Why Developing an eMPI Strategy Is Key to Staying Ahead of the Curve

May 19th, 2021 by Kel Pults, DHA, MSN, RN, Chief Clinical Officer, MediQuant

Between visits to primary care physicians and appointments with specialists, trips to urgent care, and planned (or unplanned) hospital stays, patients accumulate a lot of data over the course of their lives. The most common way to match data is using a person’s first name, last name, and date of birth. However, this method isn’t foolproof, and when a patient has more than one record, those dots of data don’t always connect.

Often when moving to a new health information system (HIS), organizations will take steps to minimize these challenges by employing the use of an enterprise master patient index (eMPI) or performing medical records number cleanup and deduplication efforts. Standardizing the use of eMPIs as a way to meet regulatory requirements is a growing trend that will present new opportunities for vendors working in that space.

Merger and acquisition activities are driving the need for eMPIs

Rapid consolidation of healthcare systems is on the rise and expected to continue. The top 10 health systems now control 24% of the market and their revenue grew at twice the rate of the rest of the market. Steady merger and acquisition activity highlights the need to bring data together into a single location – but federal mandates make it imperative.

New regulations, such as the 21st Century Cures Act, will soon mandate that all healthcare providers give patients access to their electronic health data, further emphasizing the value of unique patient identifiers. Organizations that adopt eMPIs will be prepared for upcoming regulation changes while enhancing patient safety.

Patients need a complete record upon request

Another key driver fueling the need for eMPIs addresses information blocking, which is anything that interferes with, prevents, or discourages the access or exchange of health information. Patients need a complete record when they request one. Additionally, healthcare providers require the ability to locate the correct patient records easily and efficiently at the point of care.

Finding information often requires accessing multiple systems to locate the data. For example, a patient may get married and change his or her name, and there may be duplicate records or multiple records in systems, without a unique identifier to link them.

As patients begin requesting and/or accessing their own records more frequently (and more freely), privacy and security issues arise. It’s very important to only give requestors their complete records. It’s equally as important to make sure they’re only able to access their own data. But, first and foremost, not having properly connected patient records is a patient safety issue. Mismatched records could mean treating the wrong patient or making care decisions without vital information This requires a strong vendor that links patient records and also keeps them linked.

Another challenge is the Office of the National Coordinator for Health Information Technology (ONC)’s requirement to use Fast Healthcare Interoperability Resources (FHIR) to send designated record sets. This consideration will require a unique identifier to ensure not only that the correct information is provided to a specific patient, but also that the correct patient information is sent electronically to its intended destination.

New opportunities that secure a competitive advantage

Organizations that adopt an eMPI strategy now will be ahead of the game and prepared for the new regulations on the horizon. Expect to see new vendors entering this space, while those that already exist may have a significant advantage.

A strong trend to watch is referential matching, which is a solution that supports the development and maintenance of unique identifiers for patients. The referential match expands to include data outside of the healthcare organization and references sources such as credit bureaus, court records and other large public databases to ensure accuracy of personal data. A unique health ID may be adopted in the future, but for now, linking data will heavily rely on public data sources. The goal is to get linked and stay linked when these records are created.

Preparing for the future

Patient safety, interoperability, privacy and confidentiality, and compliance with state and federal regulations are excellent reasons to develop unique patient identifiers, and especially eMPIs. We aren’t going back to paper anytime soon, with the exception of emergency situations, so developing an eMPI strategy is key to staying ahead of the curve.

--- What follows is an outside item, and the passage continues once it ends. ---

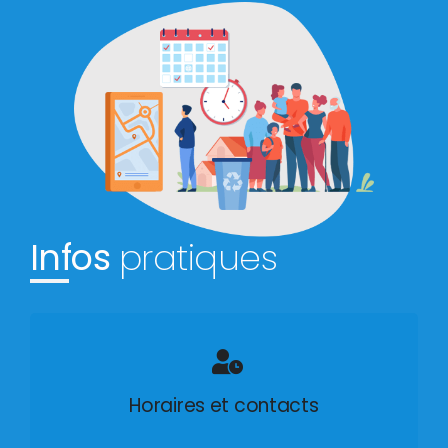
Infos
pratiques
Horaires et contacts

Providers need to ensure they are treating the right patient and have access to a complete record, including the patient’s history. Patients need to be limited to seeing their own records, and organizations and other “actors” must comply with the 21st Century Cures Act to prevent information-blocking concerns.

In the next couple of years, providing patients access to their own records, including legacy archived records, with the ability to request or send them via FHIR, means getting prepared now. Many changes are coming, so it’s critically important to get the basics in place, and this includes a unique patient identifier for every patient.